Now, some pages in reports about past surveys are blank. The agency redacted sections on diversity, equity, inclusion and even accessibility.

Demographic datasets that included information on the sexual orientation and gender identity of federal employees have also been scrubbed.

OPM has also removed the ability to download public data files associated with the survey, an option that was still available earlier this spring, according to the Wayback Machine. A spokesperson for the agency said that the data was “taken down in accordance with the DEI EO.”

Rob Shriver, a former acting head of OPM who now works at Democracy Forward, told NOTUS that pinning the removal of federal workforce data on DEI is a “fig leaf.”

“They know their workforce policies would lead to the lowest [survey] scores in history, so they hid from it,” he said.
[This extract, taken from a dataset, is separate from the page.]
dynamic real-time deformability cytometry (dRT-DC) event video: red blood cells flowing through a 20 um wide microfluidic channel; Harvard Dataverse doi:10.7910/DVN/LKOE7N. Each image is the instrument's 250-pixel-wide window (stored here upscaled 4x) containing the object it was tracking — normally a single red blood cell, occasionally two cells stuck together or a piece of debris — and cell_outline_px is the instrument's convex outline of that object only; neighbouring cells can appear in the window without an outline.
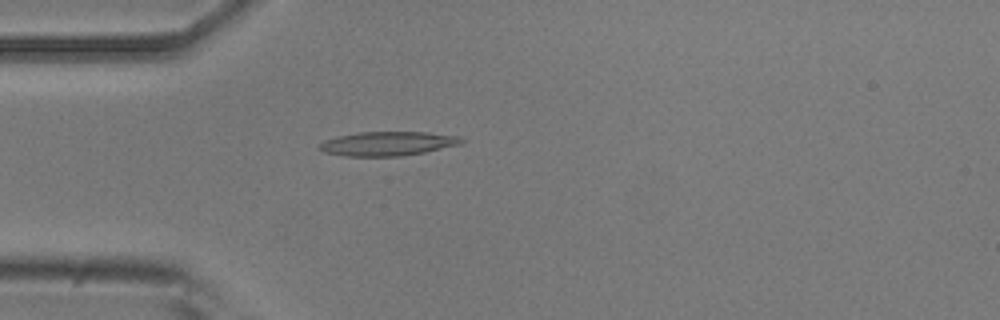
{"species": "common noctule bat (a hibernating species)", "species_latin": "Nyctalus noctula", "temperature_condition": "room temperature", "stored_images_in_passage": 45, "camera_frame_rate_fps": 3000, "um_per_image_px": 0.085, "animal": {"sex": "male", "body_mass_g": 20.5, "forearm_length_mm": 52.5}, "frame": {"image": 1, "passage_image": 8, "time_ms": 2.333, "image_size_px": [1000, 320], "cell_outline_px": [[464, 140], [460, 144], [424, 152], [404, 156], [344, 156], [324, 152], [316, 148], [324, 140], [336, 136], [360, 132], [428, 132], [460, 136]], "centroid_in_image_um": [32.92, 12.2], "position_along_channel_um": 52.1, "area_um2": 20.06}}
The Office of Management and Budget has repeatedly delayed the implementation deadlines for new race and ethnicity statistical standards for government data, which OMB rolled out 2024. To Anand, that’s another sign that data is under threat.

Years in the making, the updated guidelines were meant to improve the quality of data by making changes like adding a category for Middle Eastern or North African people, so that they didn’t have to report themselves as “white.”

Some agencies have moved to use the new standards in their surveys and forms, but the rollout has been delayed in others.

The Census Bureau had been planning on using those new standards next year for its annual demographic survey of the United States. But the bureau later pivoted, saying it would be relying on the old, 1997-era questions due to the Trump administration’s deadline-implementation delay, according to public notices from the agency.

Asked about data deletions and the future of the updated race and ethnicity standards, White House spokeswoman Allison Schuster told NOTUS in a statement that Trump has “restored merit and efficiency.”

“DEI ran rampant during the Biden Administration, and Americans ultimately paid the cost of these destructive policies with a restricted labor pool, higher operational costs, and workforce inefficiencies,” said Schuster. “The Trump Administration will always promote equal treatment under the law for every American, regardless of race or ethnicity — and will hold its contractors to the same standard.”

To Ross, all of these changes look like “a broader attempt to remove any data that might reveal that there are disparities in our nation.”

When the Trump administration reversed protections for transgender government employees on his second day back in office, the Williams Institute estimated that it would affect nearly 14,000 transgender federal workers.

The removal of government data now makes it more difficult to measure the impact of the administration’s policies on LGBTQ+ federal employees, said Lauren Bouton, a policy fellow and research analyst at the Williams Institute.

The removal of LGBTQ+ data has been efficient and fast, said Maury-Fox. “I think gender identity data is almost completely gone from the federal government.”

The government only recently started collecting data on gender identity and sexual orientation, while race and ethnicity data has been collected for decades. Now, “we’re already seeing that loss,” they said.